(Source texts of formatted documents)
---
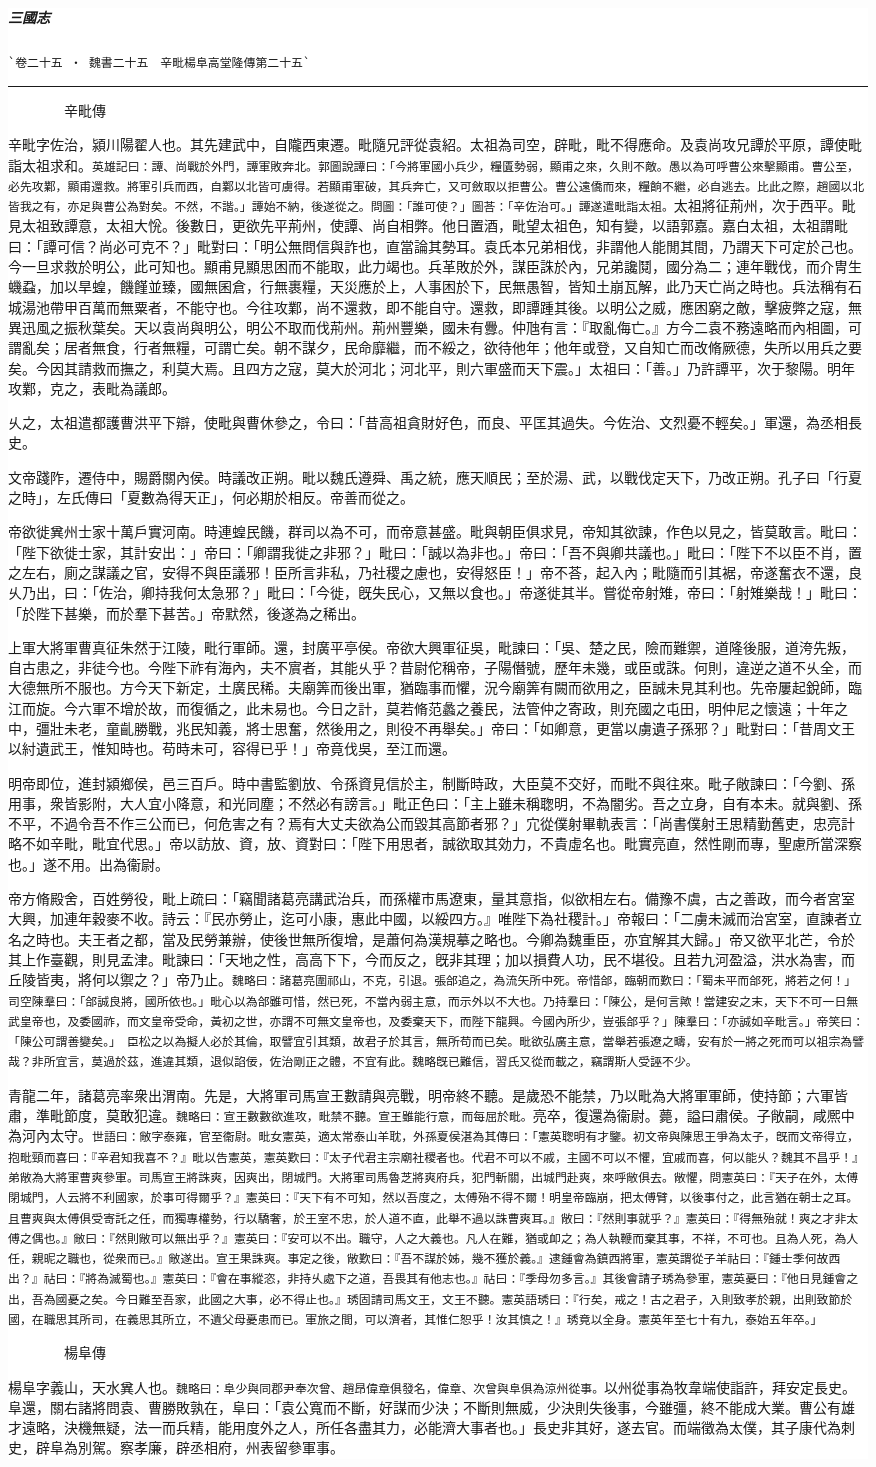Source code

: 

##### 三國志
	`卷二十五 ‧ 魏書二十五　辛毗楊阜高堂隆傳第二十五`

* * *

　　　　辛毗傳

辛毗字佐治，潁川陽翟人也。其先建武中，自隴西東遷。毗隨兄評從袁紹。太祖為司空，辟毗，毗不得應命。及袁尚攻兄譚於平原，譚使毗詣太祖求和。`英雄記曰：譚、尚戰於外門，譚軍敗奔北。郭圖說譚曰：「今將軍國小兵少，糧匱勢弱，顯甫之來，久則不敵。愚以為可呼曹公來擊顯甫。曹公至，必先攻鄴，顯甫還救。將軍引兵而西，自鄴以北皆可虜得。若顯甫軍破，其兵奔亡，又可斂取以拒曹公。曹公遠僑而來，糧餉不繼，必自逃去。比此之際，趙國以北皆我之有，亦足與曹公為對矣。不然，不諧。」譚始不納，後遂從之。問圖：「誰可使？」圖荅：「辛佐治可。」譚遂遣毗詣太祖。`太祖將征荊州，次于西平。毗見太祖致譚意，太祖大恱。後數日，更欲先平荊州，使譚、尚自相弊。他日置酒，毗望太祖色，知有變，以語郭嘉。嘉白太祖，太祖謂毗曰：「譚可信？尚必可克不？」毗對曰：「明公無問信與詐也，直當論其勢耳。袁氏本兄弟相伐，非謂他人能閒其間，乃謂天下可定於己也。今一旦求救於明公，此可知也。顯甫見顯思困而不能取，此力竭也。兵革敗於外，謀臣誅於內，兄弟讒鬩，國分為二；連年戰伐，而介冑生蟣蝨，加以旱蝗，饑饉並臻，國無囷倉，行無裹糧，天災應於上，人事困於下，民無愚智，皆知土崩瓦解，此乃天亡尚之時也。兵法稱有石城湯池帶甲百萬而無粟者，不能守也。今往攻鄴，尚不還救，即不能自守。還救，即譚踵其後。以明公之威，應困窮之敵，擊疲弊之寇，無異迅風之振秋葉矣。天以袁尚與明公，明公不取而伐荊州。荊州豐樂，國未有釁。仲虺有言：『取亂侮亡。』方今二袁不務遠略而內相圖，可謂亂矣；居者無食，行者無糧，可謂亡矣。朝不謀夕，民命靡繼，而不綏之，欲待他年；他年或登，又自知亡而改脩厥德，失所以用兵之要矣。今因其請救而撫之，利莫大焉。且四方之寇，莫大於河北；河北平，則六軍盛而天下震。」太祖曰：「善。」乃許譚平，次于黎陽。明年攻鄴，克之，表毗為議郎。

乆之，太祖遣都護曹洪平下辯，使毗與曹休參之，令曰：「昔高祖貪財好色，而良、平匡其過失。今佐治、文烈憂不輕矣。」軍還，為丞相長史。

文帝踐阼，遷侍中，賜爵關內侯。時議改正朔。毗以魏氏遵舜、禹之統，應天順民；至於湯、武，以戰伐定天下，乃改正朔。孔子曰「行夏之時」，左氏傳曰「夏數為得天正」，何必期於相反。帝善而從之。

帝欲徙兾州士家十萬戶實河南。時連蝗民饑，群司以為不可，而帝意甚盛。毗與朝臣俱求見，帝知其欲諫，作色以見之，皆莫敢言。毗曰：「陛下欲徙士家，其計安出：」帝曰：「卿謂我徙之非邪？」毗曰：「誠以為非也。」帝曰：「吾不與卿共議也。」毗曰：「陛下不以臣不肖，置之左右，廁之謀議之官，安得不與臣議邪！臣所言非私，乃社稷之慮也，安得怒臣！」帝不荅，起入內；毗隨而引其裾，帝遂奮衣不還，良乆乃出，曰：「佐治，卿持我何太急邪？」毗曰：「今徙，旣失民心，又無以食也。」帝遂徙其半。嘗從帝射雉，帝曰：「射雉樂哉！」毗曰：「於陛下甚樂，而於羣下甚苦。」帝默然，後遂為之稀出。

上軍大將軍曹真征朱然于江陵，毗行軍師。還，封廣平亭侯。帝欲大興軍征吳，毗諫曰：「吳、楚之民，險而難禦，道隆後服，道洿先叛，自古患之，非徒今也。今陛下祚有海內，夫不賔者，其能乆乎？昔尉佗稱帝，子陽僭號，歷年未幾，或臣或誅。何則，違逆之道不乆全，而大德無所不服也。方今天下新定，土廣民稀。夫廟筭而後出軍，猶臨事而懼，況今廟筭有闕而欲用之，臣誠未見其利也。先帝屢起銳師，臨江而旋。今六軍不增於故，而復循之，此未易也。今日之計，莫若脩范蠡之養民，法管仲之寄政，則充國之屯田，明仲尼之懷遠；十年之中，彊壯未老，童齓勝戰，兆民知義，將士思奮，然後用之，則役不再舉矣。」帝曰：「如卿意，更當以虜遺子孫邪？」毗對曰：「昔周文王以紂遺武王，惟知時也。苟時未可，容得已乎！」帝竟伐吳，至江而還。

明帝即位，進封潁鄉侯，邑三百戶。時中書監劉放、令孫資見信於主，制斷時政，大臣莫不交好，而毗不與往來。毗子敞諫曰：「今劉、孫用事，衆皆影附，大人宜小降意，和光同塵；不然必有謗言。」毗正色曰：「主上雖未稱聦明，不為闇劣。吾之立身，自有本未。就與劉、孫不平，不過令吾不作三公而已，何危害之有？焉有大丈夫欲為公而毀其高節者邪？」宂從僕射畢軌表言：「尚書僕射王思精勤舊吏，忠亮計略不如辛毗，毗宜代思。」帝以訪放、資，放、資對曰：「陛下用思者，誠欲取其効力，不貴虛名也。毗實亮直，然性剛而專，聖慮所當深察也。」遂不用。出為衞尉。

帝方脩殿舍，百姓勞役，毗上疏曰：「竊聞諸葛亮講武治兵，而孫權巿馬遼東，量其意指，似欲相左右。備豫不虞，古之善政，而今者宮室大興，加連年穀麥不收。詩云：『民亦勞止，迄可小康，惠此中國，以綏四方。』唯陛下為社稷計。」帝報曰：「二虜未滅而治宮室，直諫者立名之時也。夫王者之都，當及民勞兼辦，使後世無所復增，是蕭何為漢規摹之略也。今卿為魏重臣，亦宜解其大歸。」帝又欲平北芒，令於其上作臺觀，則見孟津。毗諫曰：「天地之性，高高下下，今而反之，旣非其理；加以損費人功，民不堪役。且若九河盈溢，洪水為害，而丘陵皆夷，將何以禦之？」帝乃止。`魏略曰：諸葛亮圍祁山，不克，引退。張郃追之，為流矢所中死。帝惜郃，臨朝而歎曰：「蜀未平而郃死，將若之何！」司空陳羣曰：「郃誠良將，國所依也。」毗心以為郃雖可惜，然已死，不當內弱主意，而示外以不大也。乃持羣曰：「陳公，是何言歟！當建安之末，天下不可一日無武皇帝也，及委國祚，而文皇帝受命，黃初之世，亦謂不可無文皇帝也，及委棄天下，而陛下龍興。今國內所少，豈張郃乎？」陳羣曰：「亦誠如辛毗言。」帝笑曰：「陳公可謂善變矣。」　臣松之以為擬人必於其倫，取譬宜引其類，故君子於其言，無所苟而已矣。毗欲弘廣主意，當舉若張遼之疇，安有於一將之死而可以祖宗為譬哉？非所宜言，莫過於茲，進違其類，退似諂佞，佐治剛正之體，不宜有此。魏略旣已難信，習氏又從而載之，竊謂斯人受誣不少。`

青龍二年，諸葛亮率衆出渭南。先是，大將軍司馬宣王數請與亮戰，明帝終不聽。是歲恐不能禁，乃以毗為大將軍軍師，使持節；六軍皆肅，準毗節度，莫敢犯違。`魏略曰：宣王數數欲進攻，毗禁不聽。宣王雖能行意，而每屈於毗。`亮卒，復還為衞尉。薨，謚曰肅侯。子敞嗣，咸熈中為河內太守。`世語曰：敞字泰雍，官至衞尉。毗女憲英，適太常泰山羊耽，外孫夏侯湛為其傳曰：「憲英聦明有才鑒。初文帝與陳思王爭為太子，旣而文帝得立，抱毗頸而喜曰：『辛君知我喜不？』毗以告憲英，憲英歎曰：『太子代君主宗廟社稷者也。代君不可以不戚，主國不可以不懼，宜戚而喜，何以能乆？魏其不昌乎！』弟敞為大將軍曹爽參軍。司馬宣王將誅爽，因爽出，閉城門。大將軍司馬魯芝將爽府兵，犯門斬關，出城門赴爽，來呼敞俱去。敞懼，問憲英曰：『天子在外，太傅閉城門，人云將不利國家，於事可得爾乎？』憲英曰：『天下有不可知，然以吾度之，太傅殆不得不爾！明皇帝臨崩，把太傅臂，以後事付之，此言猶在朝士之耳。且曹爽與太傅俱受寄託之任，而獨專權勢，行以驕奢，於王室不忠，於人道不直，此舉不過以誅曹爽耳。』敞曰：『然則事就乎？』憲英曰：『得無殆就！爽之才非太傅之偶也。』敞曰：『然則敞可以無出乎？』憲英曰：『安可以不出。職守，人之大義也。凡人在難，猶或卹之；為人執鞭而棄其事，不祥，不可也。且為人死，為人任，親昵之職也，從衆而已。』敞遂出。宣王果誅爽。事定之後，敞歎曰：『吾不謀於姊，幾不獲於義。』逮鍾會為鎮西將軍，憲英謂從子羊祜曰：『鍾士季何故西出？』祜曰：『將為滅蜀也。』憲英曰：『會在事縱恣，非持乆處下之道，吾畏其有他志也。』祜曰：『季母勿多言。』其後會請子琇為參軍，憲英憂曰：『他日見鍾會之出，吾為國憂之矣。今日難至吾家，此國之大事，必不得止也。』琇固請司馬文王，文王不聽。憲英語琇曰：『行矣，戒之！古之君子，入則致孝於親，出則致節於國，在職思其所司，在義思其所立，不遺父母憂患而已。軍旅之間，可以濟者，其惟仁恕乎！汝其慎之！』琇竟以全身。憲英年至七十有九，泰始五年卒。」`

　　　　楊阜傳

楊阜字義山，天水兾人也。`魏略曰：阜少與同郡尹奉次曾、趙昂偉章俱發名，偉章、次曾與阜俱為涼州從事。`以州從事為牧韋端使詣許，拜安定長史。阜還，關右諸將問袁、曹勝敗孰在，阜曰：「袁公寬而不斷，好謀而少決；不斷則無威，少決則失後事，今雖彊，終不能成大業。曹公有雄才遠略，決機無疑，法一而兵精，能用度外之人，所任各盡其力，必能濟大事者也。」長史非其好，遂去官。而端徵為太僕，其子康代為刺史，辟阜為別駕。察孝廉，辟丞相府，州表留參軍事。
---
Edit the stretch from the line containing "乆之，太祖遣都護曹洪平下辯，" through the line containing "文帝踐阼，遷侍中，賜爵關內侯" so that "侍中" becomes "散騎常侍", changing nothing else. Give back only those lines.

乆之，太祖遣都護曹洪平下辯，使毗與曹休參之，令曰：「昔高祖貪財好色，而良、平匡其過失。今佐治、文烈憂不輕矣。」軍還，為丞相長史。

文帝踐阼，遷散騎常侍，賜爵關內侯。時議改正朔。毗以魏氏遵舜、禹之統，應天順民；至於湯、武，以戰伐定天下，乃改正朔。孔子曰「行夏之時」，左氏傳曰「夏數為得天正」，何必期於相反。帝善而從之。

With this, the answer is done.